I also read a statistic where it takes about 100,000 miles driven for an EV to break even environmentally, meaning when you consider the generation costs, the mining costs of the batteries, and so forth, a gas car in the first 100K miles is greener. And, by 100K miles, you maybe looking at a new $10-15K battery, and that cost is not factored in.
Well, I can't afford one even if I wanted one, so the whole thing is moot to me. I also like to drive great distances at a time, and the range anxiety and waiting at the "gas" station for 15-20 minutes for it to charge would be a problem for me. I'm into being efficient, so getting thu the "gas" station in 2 or 3 minutes is important. I know people who have them, and they say this is no big deal -- you just read or hang in the rest stop and check your phone. But, if I am on a road trip, I want to get away from those things, not be forced to do them.

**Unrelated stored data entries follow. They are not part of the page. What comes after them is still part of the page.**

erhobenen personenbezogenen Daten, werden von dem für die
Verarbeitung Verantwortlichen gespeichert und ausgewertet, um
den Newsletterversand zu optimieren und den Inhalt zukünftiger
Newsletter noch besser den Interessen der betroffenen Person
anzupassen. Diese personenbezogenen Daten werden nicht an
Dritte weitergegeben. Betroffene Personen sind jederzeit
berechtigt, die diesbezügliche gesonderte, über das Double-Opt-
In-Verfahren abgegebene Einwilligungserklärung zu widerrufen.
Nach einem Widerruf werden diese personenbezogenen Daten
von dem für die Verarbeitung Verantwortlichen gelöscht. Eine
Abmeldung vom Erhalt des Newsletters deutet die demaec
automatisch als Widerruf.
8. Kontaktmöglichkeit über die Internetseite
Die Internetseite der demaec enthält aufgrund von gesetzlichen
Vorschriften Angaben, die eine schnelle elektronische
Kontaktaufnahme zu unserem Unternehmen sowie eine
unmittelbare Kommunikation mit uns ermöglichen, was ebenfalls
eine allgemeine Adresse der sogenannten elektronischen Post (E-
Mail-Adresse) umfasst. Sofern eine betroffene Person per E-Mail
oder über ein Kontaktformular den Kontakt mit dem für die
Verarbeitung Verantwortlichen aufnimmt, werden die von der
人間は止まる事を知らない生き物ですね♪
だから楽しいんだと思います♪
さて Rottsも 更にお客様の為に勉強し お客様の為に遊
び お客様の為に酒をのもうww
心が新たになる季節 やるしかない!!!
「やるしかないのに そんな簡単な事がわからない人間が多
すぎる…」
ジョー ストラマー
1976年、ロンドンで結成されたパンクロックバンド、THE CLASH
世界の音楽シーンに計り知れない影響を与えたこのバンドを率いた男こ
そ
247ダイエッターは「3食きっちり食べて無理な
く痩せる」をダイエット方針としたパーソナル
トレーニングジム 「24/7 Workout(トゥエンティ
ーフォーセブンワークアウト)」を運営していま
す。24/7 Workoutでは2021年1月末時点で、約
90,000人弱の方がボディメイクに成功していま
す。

I read that it is impossible to drive an EV from Dallas to Denver due to lack of charging stations. I don't know if it is still true, but it is probably true somewhere. I just don't want to deal with it.
I do believe government intervention in some economies to get them moving forward is a good idea. Some of these include space explotation, the Internet, and vaccine development. I also believe climate change is a real problem, and that has been proven to my satisfaction, if you consider the fact that people are literally losing their homes due to rising water levels in places like the San Blas and Maldive Islands. But government intervention in the car market seems wrong-headed, given that the benefits have not been proven, at least to my satisfaction. But, just as I now have a diswasher that doesn't get the dishes clean like my old one, and a toilet that doesn't flush as well as my old one, I know the government will force me to by one of these golf carts eventually. I just resent that my tax dollars are being used to find this bad idea, as the viability of EVs, and most products, should be croudsourced to the free market.

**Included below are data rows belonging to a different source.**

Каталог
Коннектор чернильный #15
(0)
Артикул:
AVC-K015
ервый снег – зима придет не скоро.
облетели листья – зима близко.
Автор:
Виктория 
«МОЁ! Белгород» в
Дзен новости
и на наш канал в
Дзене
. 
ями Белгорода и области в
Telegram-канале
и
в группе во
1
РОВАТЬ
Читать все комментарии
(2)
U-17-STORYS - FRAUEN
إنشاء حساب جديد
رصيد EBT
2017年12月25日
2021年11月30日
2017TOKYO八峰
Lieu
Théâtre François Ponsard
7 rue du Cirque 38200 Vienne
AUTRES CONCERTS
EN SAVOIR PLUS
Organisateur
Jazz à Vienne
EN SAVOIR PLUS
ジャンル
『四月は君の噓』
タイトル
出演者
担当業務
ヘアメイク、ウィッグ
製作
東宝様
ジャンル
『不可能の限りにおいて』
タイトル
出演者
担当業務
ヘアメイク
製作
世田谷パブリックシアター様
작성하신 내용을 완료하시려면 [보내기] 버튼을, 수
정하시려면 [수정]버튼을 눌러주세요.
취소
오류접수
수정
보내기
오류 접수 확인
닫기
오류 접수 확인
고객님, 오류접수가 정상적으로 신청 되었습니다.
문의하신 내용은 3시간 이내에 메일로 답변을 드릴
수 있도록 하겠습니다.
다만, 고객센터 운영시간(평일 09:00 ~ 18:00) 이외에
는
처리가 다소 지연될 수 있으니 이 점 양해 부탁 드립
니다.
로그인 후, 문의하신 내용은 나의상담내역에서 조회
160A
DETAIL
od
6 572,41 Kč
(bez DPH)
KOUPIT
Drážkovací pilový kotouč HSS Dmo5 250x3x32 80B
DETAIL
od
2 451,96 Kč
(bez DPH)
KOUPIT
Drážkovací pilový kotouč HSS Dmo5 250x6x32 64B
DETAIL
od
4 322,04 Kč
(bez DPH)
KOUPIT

Another thing to consider -- these things will all be connected to the Internet. That offers up a host of problems -- I'm not gonna get into them, but use your imagination.
One final point, and alot of people don't realise this -- the first EV was deployed in either 1893 or 1897, IIRC. It was a bad idea then due to battery issues, and it seems like a bad idea now, otherwise it would have caught on much sooner and without government assistance.